Lakers management isn’t too happy with interim coach Frank Hamblen, not only because the Lakers aren’t likely to make the playoffs but also because Hamblen has admitted it.
“Right now it isn’t realistic,” Hamblen said. “This franchise has had a lot of success for a long time, and they’re redoing it. Sometimes you have to pay the piper, and we’re going to have to pay the piper for a while. That’s the way it is.”
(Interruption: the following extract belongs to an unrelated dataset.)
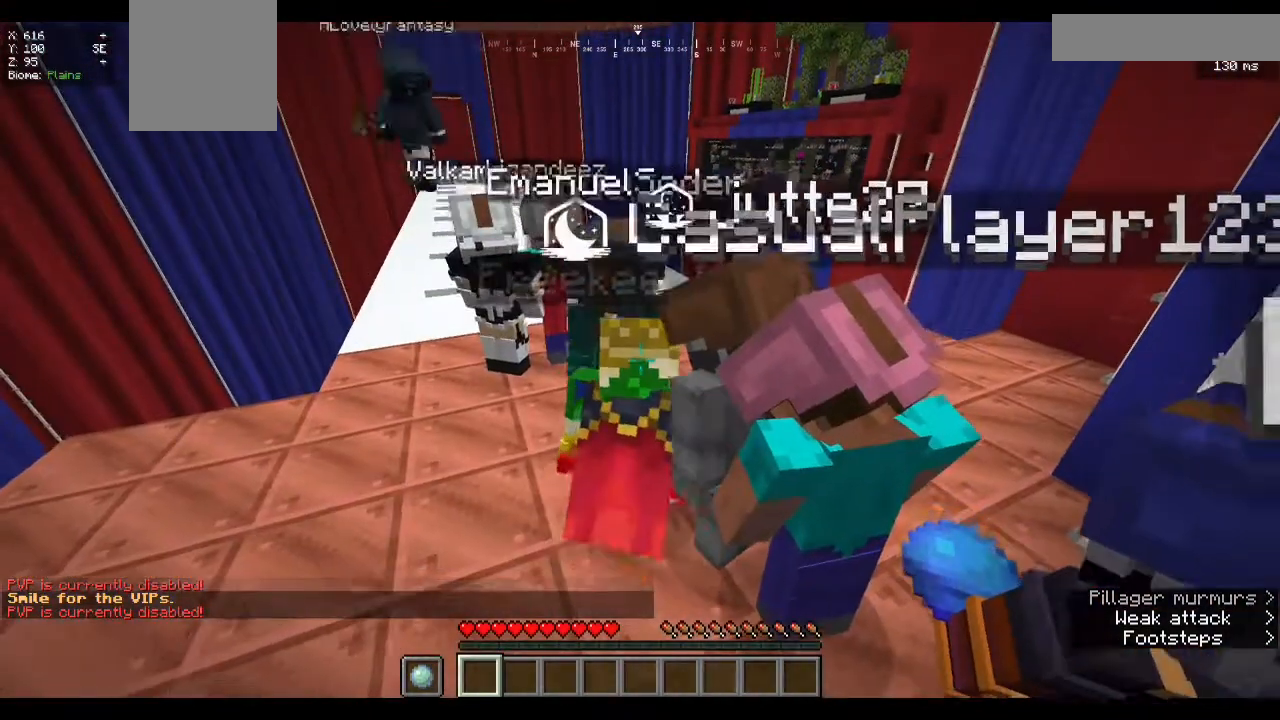
{"keys": [], "mouse": [], "events": []}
Hamblen probably will be gone after this season. The Lakers’ assistants had clauses in their contracts reducing them to one-year deals if Rudy Tomjanovich left.
Cleveland fallout
Fired coach Paul Silas took some shots at Cavaliers general manager Jim Paxson on the way out, saying: “The fact of the matter is Jim Paxson has had five coaches in five years here. And I could go on and on about some of the things he has done or has not done.” The rumor in Cleveland is former Bull Sam Vincent, a friend of new owner Dan Gilbert from Michigan State, will replace Paxson. Vincent now works as a Cavs scout in Africa, where he coaches a national team.
The new coach probably won’t get to coach Jeff McInnis, who has taken to wearing his practice jersey backward, as he did in his waning days with the Clippers, as a sort of farewell message.
Gilbert, who likes to hang with the guys, flew staff and several players to Austin on the team jet when the team was in Dallas last week for Michigan State’s appearance in the Austin regional.
The coaching fraternity always falls in line when one is fired. Doc Rivers said he was so mad “I’m no longer buying any Usher albums.” The R&B artist is part of the Cavs’ new ownership group.
Around the league
Sentimental Houston coach Jeff Van Gundy on his brother Stan, the Miami coach: “If I see one more story about us, I’m going to puke. Me and my brother. Me and my mom. Who cares? Really, I’m sick of it. It’s not a novelty anymore. You guys just won’t let it go. It’s painful to read those stories: `And when Jeff was 3 . . . ‘” . . . New Dallas coach Avery Johnson pulled Dirk Nowitzki out of a game last week because he botched a defensive assignment. . . . Phoenix’s Amare Stoudemire on why the pick-and-roll with Nash works so well: “My dunking percentage is almost 100 percent.”